Step 1: Import the two library modules, requests and pandas.
import requests
import pandas as pd
Step 2: Request data from the API URL.
Step 3: Convert the fetched data into a DataFrame using the pd.DataFrame()
method.
# Syntax :
var_name = requests.get('url')
dataframe_name = pd.DataFrame(var_name.json())
Here, I'm going to import a population dataset of the USA through an API.
An API returns data in JSON format, which contains multiple key-value pairs. For my analysis, I only need the key 'data' and its values.
Step 4: Print the dataframe for visual understanding.
response = requests.get('https://datausa.io/api/data?drilldowns=Nation&measures=Population')
df = pd.DataFrame(response.json()['data'])
print(df)
On printing my dataset, it will look like this. This dataset is only from page 1 of the entire original dataset from the API.
To fetch all the hundreds of pages of data, we need to loop through the pages of the API URL.
Step 5: Create an empty DataFrame using pandas to collect all the data with the pd.concat() function.
temp_df = pd.DataFrame()
Step 6: Check the API metadata to find out the number of pages.
Step 7: Loop through each page of the API, request the data for that page, and append it to the empty DataFrame.
for i in range(1,11):
response = requests.get('https://datausa.io/api/data?drilldowns=Nation&measures=Population')
df = pd.DataFrame(response.json()['data'])

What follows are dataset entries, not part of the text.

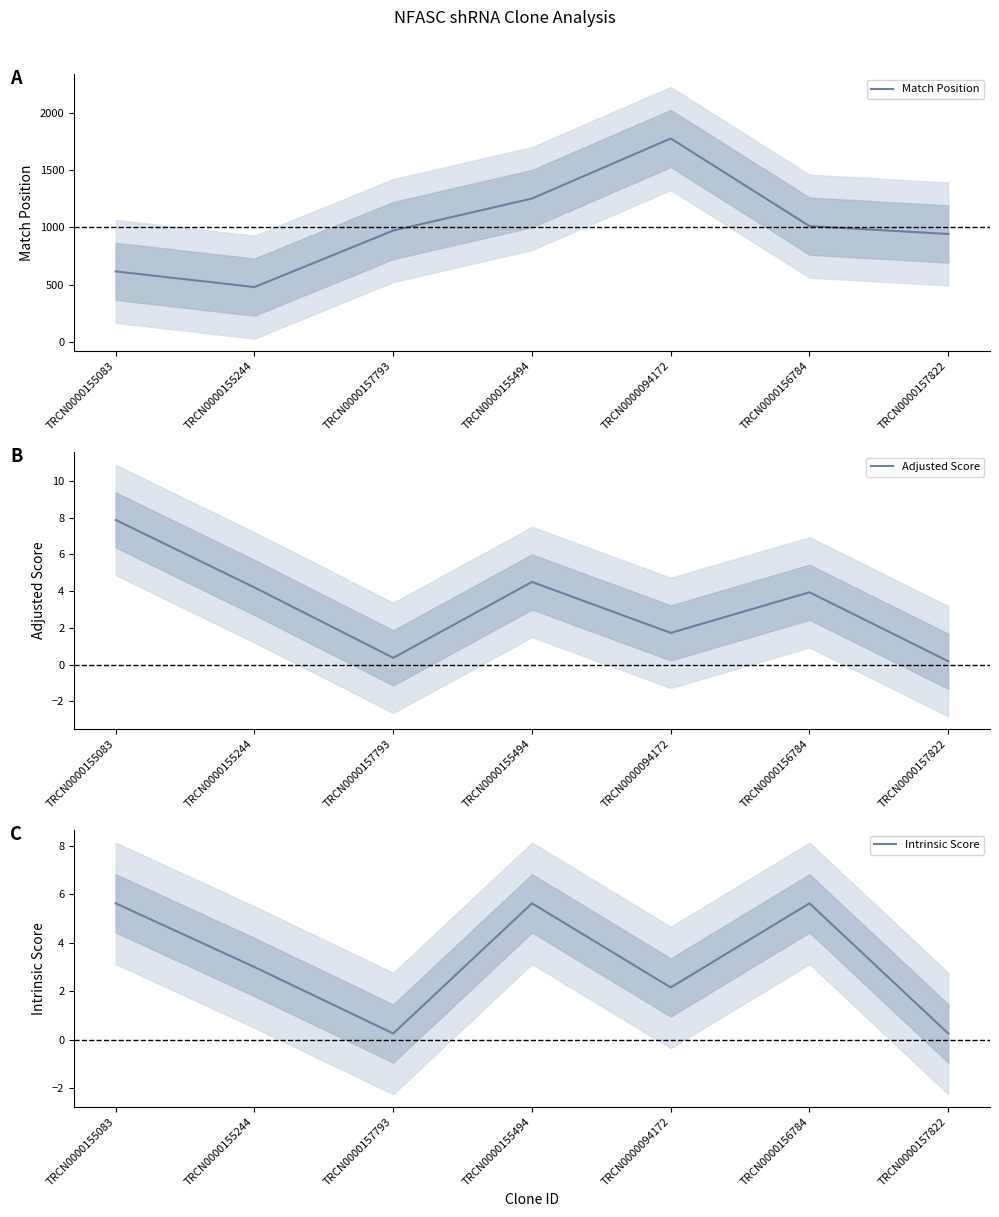

How many categories are shown in the chart?

7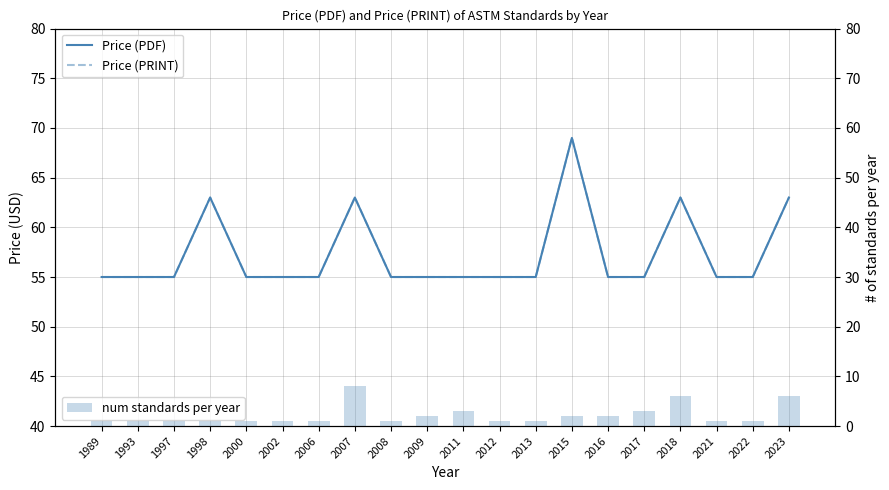

What is the sum of all Price (PDF) values?

1146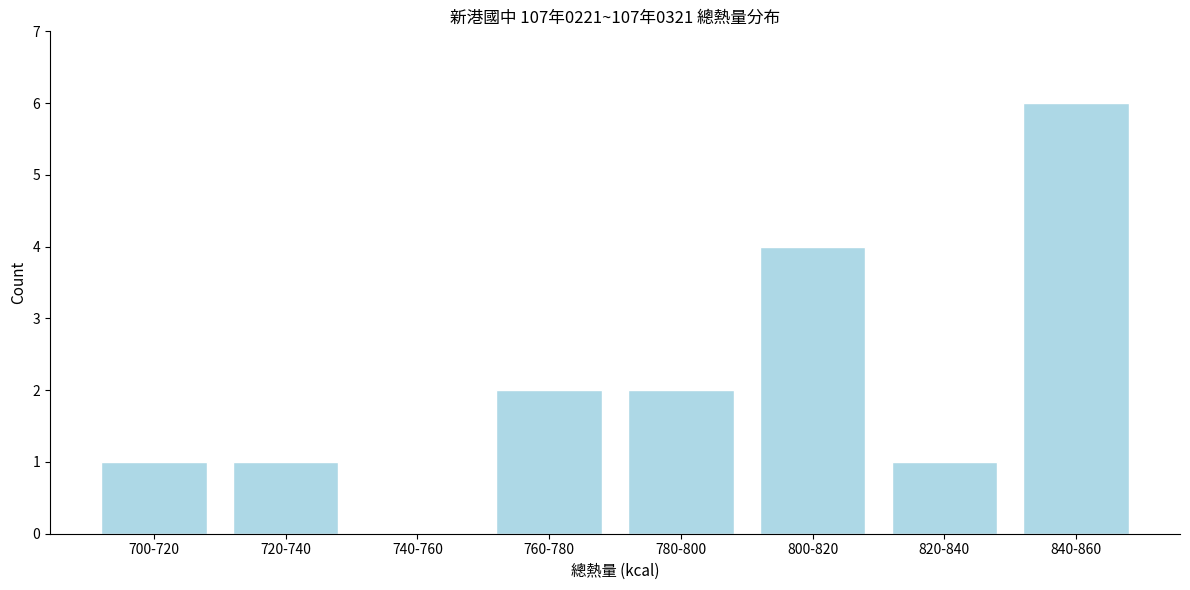

Reading right to left, list all the values displayed in this chart.

840-860=6	820-840=1	800-820=4	780-800=2	760-780=2	740-760=0	720-740=1	700-720=1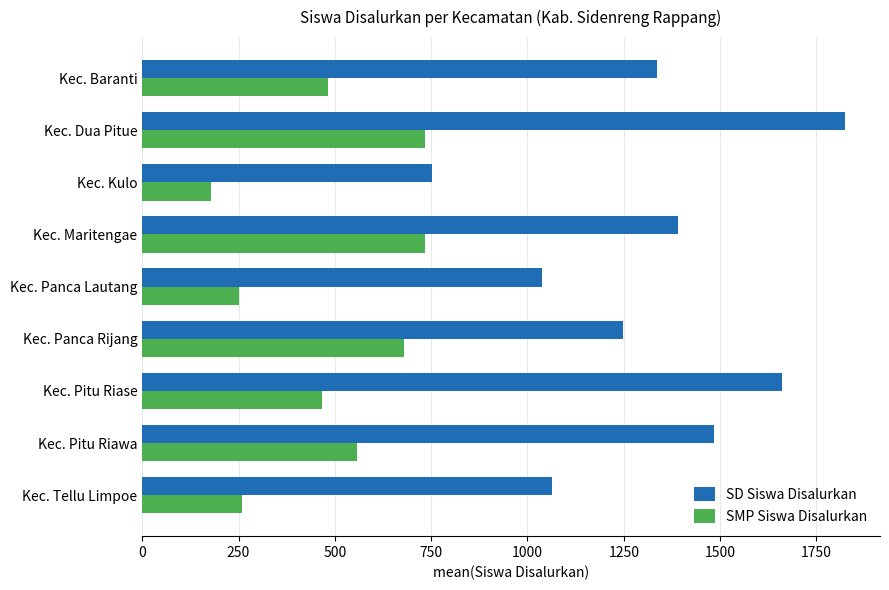

Between Kec. Kulo and Kec. Panca Rijang, which series saw the biggest shift?

SMP Siswa Disalurkan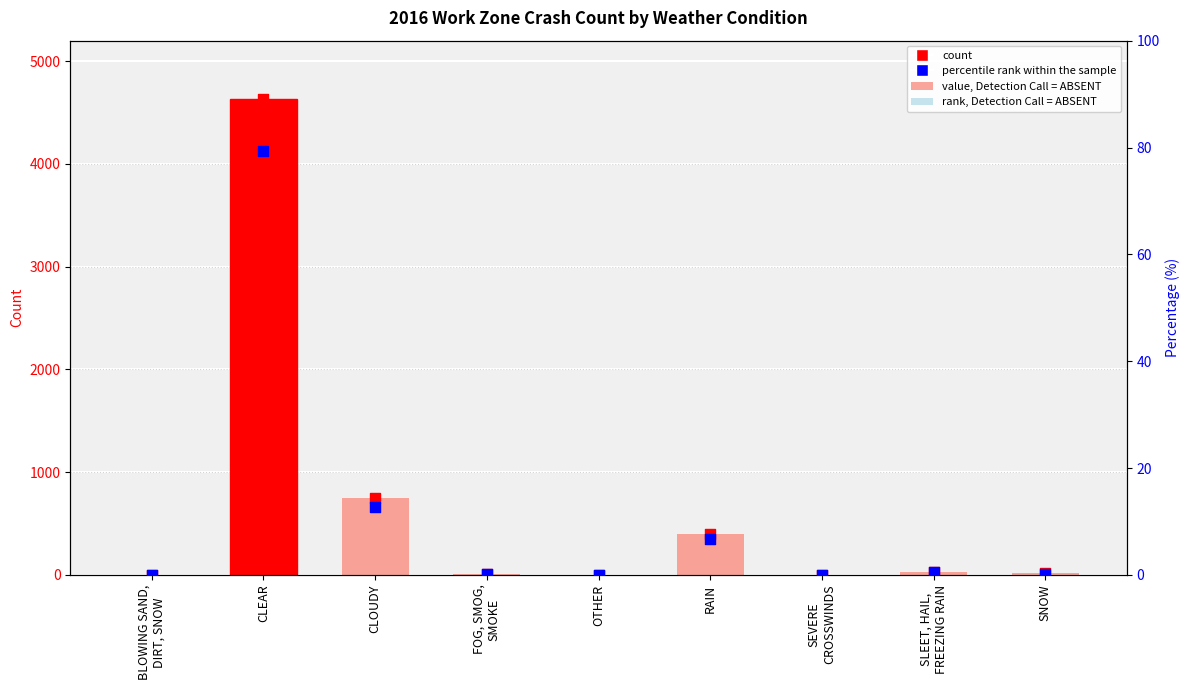

Which series has the largest Y range (max minus min)?

value, Detection Call = ABSENT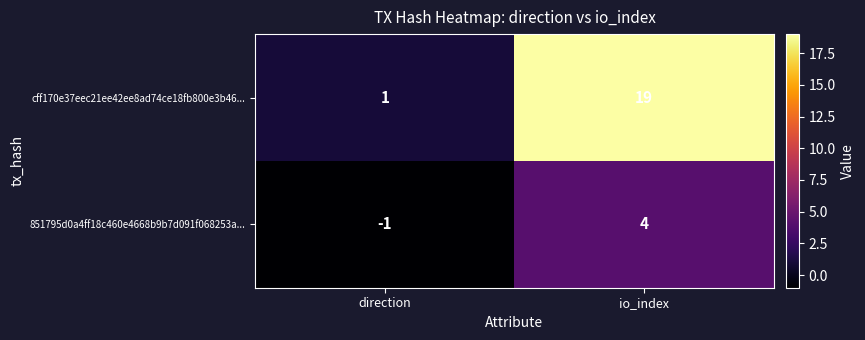

How many series are shown in this chart?

2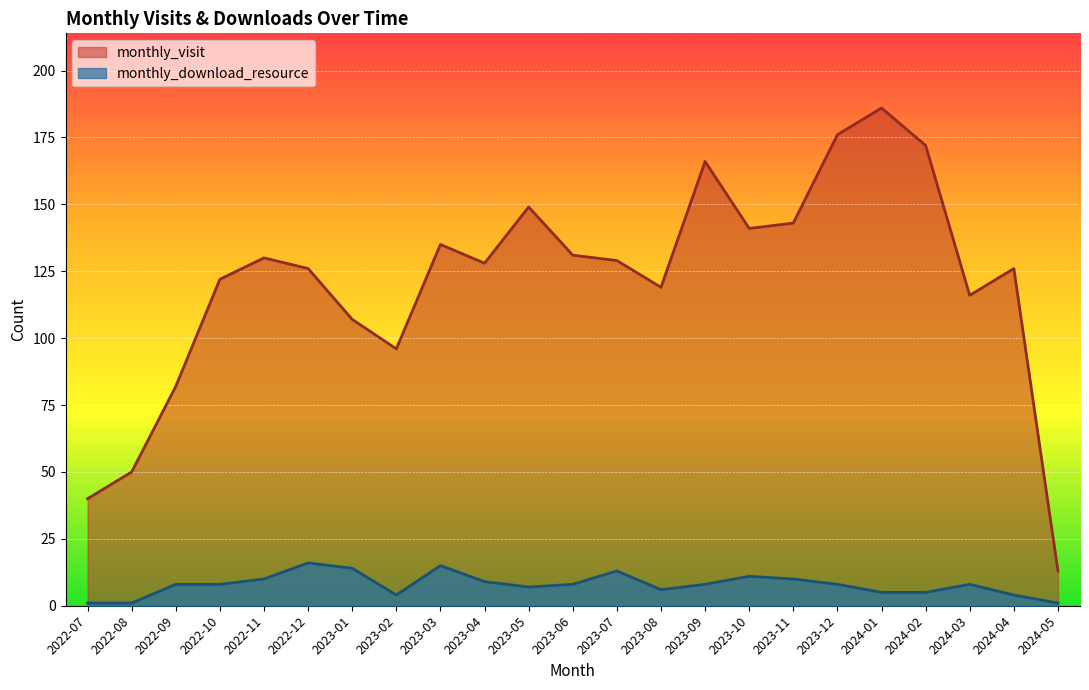

Is the value of monthly_visit at 2023-03 greater than the value of monthly_download_resource at 2024-03?

Yes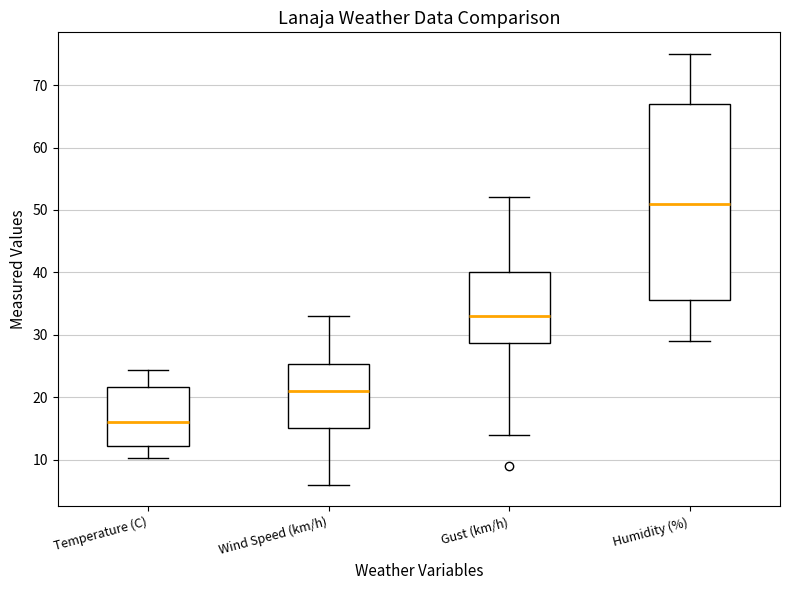

Which box has the lowest median line?

Temperature (C)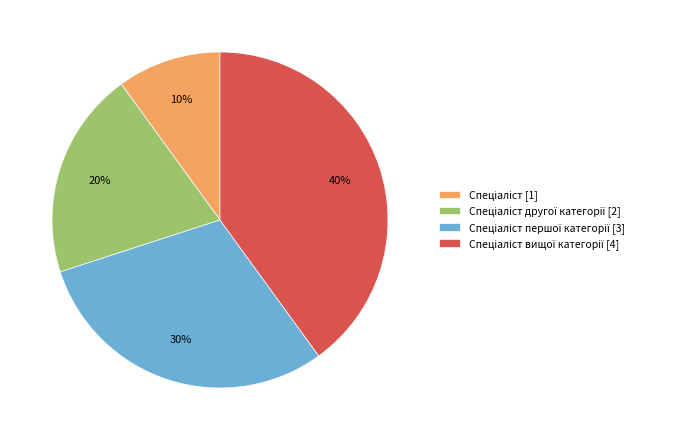

To the nearest percent, what is the average slice percentage?

25%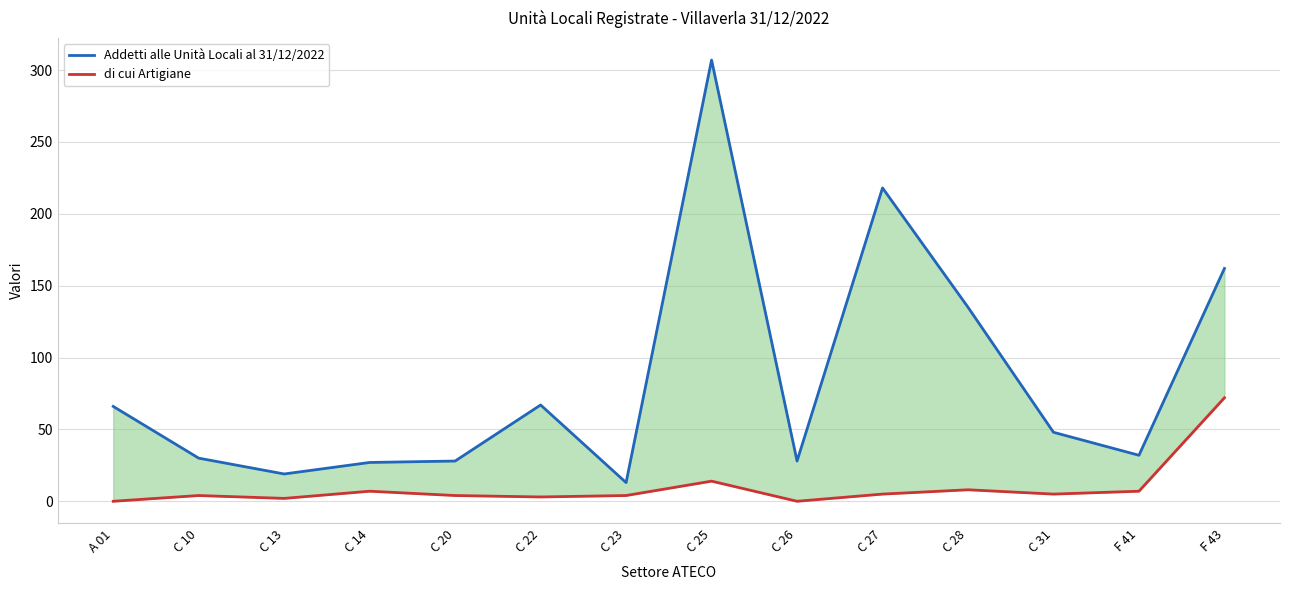

Is it true that di cui Artigiane equals 14 at C 25?

True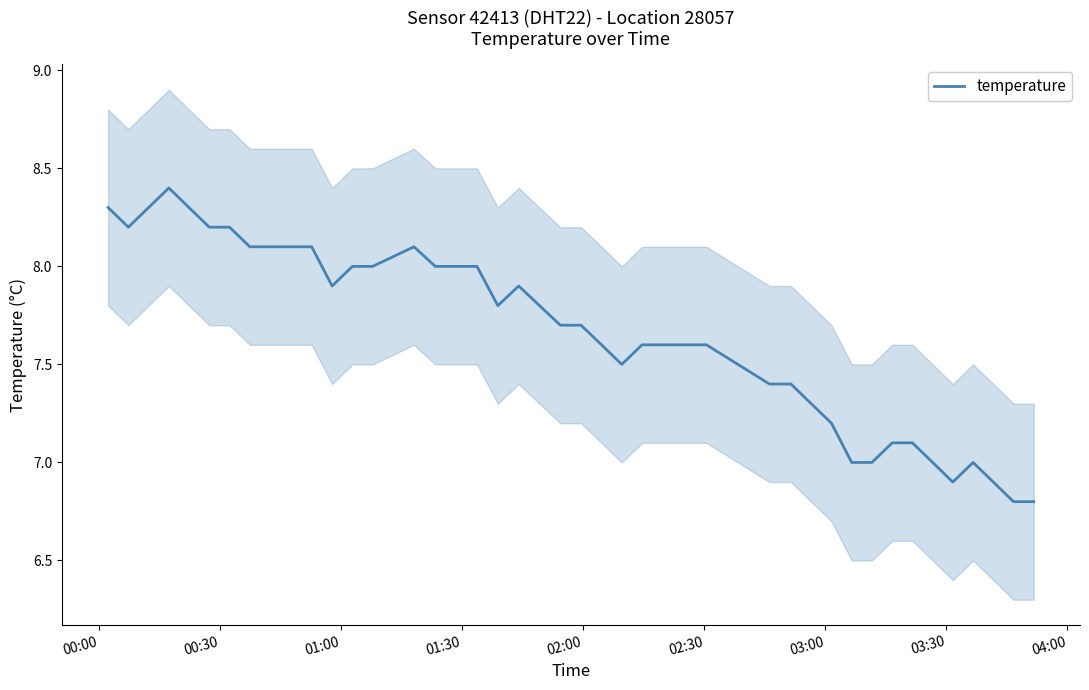

What is the maximum value for temperature?

8.4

temp_df = pd.concat([temp_df, df], ignore_index=True)
Step 8: I used the (ignore_index=True) parameter here because, while looping, each page's index starts from 1. When appending this data, repeating the index would disrupt the consistency of the fetched data.
Step 9: Print the fetched dataframe.
print(temp_df)
The DataFrame will look like this:
The fetched data can span tens of thousands of rows, but in my case, it is only 200 rows.
The fetching time will depend on the number of pages.
Step 10: Export this DataFrame to your desired file format. I am exporting it to the standard CSV format.
# Syntax :
dataframe_name.to_csv('filename.csv')
temp_df.to_csv('slug-nation.csv', index=None)
Finally, you're ready to move to the next stage of the Data Analysis Process (DAP) for analyzing and cleaning the data.
Conclusion:
In conclusion, fetching data through APIs is a fundamental skill for data analysts, enabling access to vast and diverse datasets. By following the steps outlined in this tutorial, you can effectively gather, clean, and prepare data for analysis, ensuring its integrity and reliability. As you continue to refine your data analysis process, mastering API data retrieval will enhance your ability to generate precise and actionable insights, ultimately contributing to more informed decision-making.
Thankyou...